Across all the records, filter for lines with the word "سرور" and copy them.
====
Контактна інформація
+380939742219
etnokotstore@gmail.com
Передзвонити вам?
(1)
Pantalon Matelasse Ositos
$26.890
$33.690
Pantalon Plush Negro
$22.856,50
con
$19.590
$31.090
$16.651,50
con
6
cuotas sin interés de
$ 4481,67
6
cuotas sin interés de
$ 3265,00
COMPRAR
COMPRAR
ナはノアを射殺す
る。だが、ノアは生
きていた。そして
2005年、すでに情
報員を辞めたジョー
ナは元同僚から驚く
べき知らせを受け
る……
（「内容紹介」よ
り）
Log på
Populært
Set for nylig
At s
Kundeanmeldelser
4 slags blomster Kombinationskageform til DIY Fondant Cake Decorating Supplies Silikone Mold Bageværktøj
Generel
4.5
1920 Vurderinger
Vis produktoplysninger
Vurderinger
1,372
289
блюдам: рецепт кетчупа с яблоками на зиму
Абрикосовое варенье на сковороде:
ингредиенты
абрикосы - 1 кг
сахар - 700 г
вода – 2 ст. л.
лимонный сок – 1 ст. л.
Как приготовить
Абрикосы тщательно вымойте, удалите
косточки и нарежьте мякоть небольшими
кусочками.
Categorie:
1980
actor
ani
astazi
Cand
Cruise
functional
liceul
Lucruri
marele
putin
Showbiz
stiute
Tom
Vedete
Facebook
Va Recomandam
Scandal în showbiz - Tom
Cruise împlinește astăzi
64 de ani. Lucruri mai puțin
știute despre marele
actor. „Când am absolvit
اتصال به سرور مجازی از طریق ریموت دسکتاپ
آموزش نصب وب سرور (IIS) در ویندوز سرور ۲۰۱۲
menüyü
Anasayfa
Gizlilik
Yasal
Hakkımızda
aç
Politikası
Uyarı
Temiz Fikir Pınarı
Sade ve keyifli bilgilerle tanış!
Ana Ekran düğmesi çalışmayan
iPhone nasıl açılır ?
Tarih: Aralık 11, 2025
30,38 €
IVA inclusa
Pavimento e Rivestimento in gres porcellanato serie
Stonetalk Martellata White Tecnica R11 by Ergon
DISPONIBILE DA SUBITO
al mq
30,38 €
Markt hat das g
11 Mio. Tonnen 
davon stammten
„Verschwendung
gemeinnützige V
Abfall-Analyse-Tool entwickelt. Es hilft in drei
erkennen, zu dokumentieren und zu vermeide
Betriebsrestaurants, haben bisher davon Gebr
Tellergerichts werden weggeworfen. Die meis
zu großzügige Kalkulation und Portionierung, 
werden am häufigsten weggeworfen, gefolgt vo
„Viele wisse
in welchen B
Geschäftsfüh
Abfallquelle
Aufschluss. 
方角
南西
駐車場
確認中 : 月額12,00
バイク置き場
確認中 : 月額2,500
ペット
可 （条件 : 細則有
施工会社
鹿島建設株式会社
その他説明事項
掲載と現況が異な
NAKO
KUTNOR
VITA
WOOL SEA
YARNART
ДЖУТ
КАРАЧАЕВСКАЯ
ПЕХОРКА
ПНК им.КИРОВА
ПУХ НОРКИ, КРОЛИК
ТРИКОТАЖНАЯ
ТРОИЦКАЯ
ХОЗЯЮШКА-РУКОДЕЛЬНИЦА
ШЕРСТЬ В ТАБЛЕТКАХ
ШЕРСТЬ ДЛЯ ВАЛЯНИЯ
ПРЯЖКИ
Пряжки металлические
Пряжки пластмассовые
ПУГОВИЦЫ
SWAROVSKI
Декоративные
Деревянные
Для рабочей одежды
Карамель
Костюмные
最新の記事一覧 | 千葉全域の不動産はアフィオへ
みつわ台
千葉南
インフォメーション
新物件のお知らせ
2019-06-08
====
» **Solution to the problem**
اتصال به سرور مجازی از طریق ریموت دسکتاپ
آموزش نصب وب سرور (IIS) در ویندوز سرور ۲۰۱۲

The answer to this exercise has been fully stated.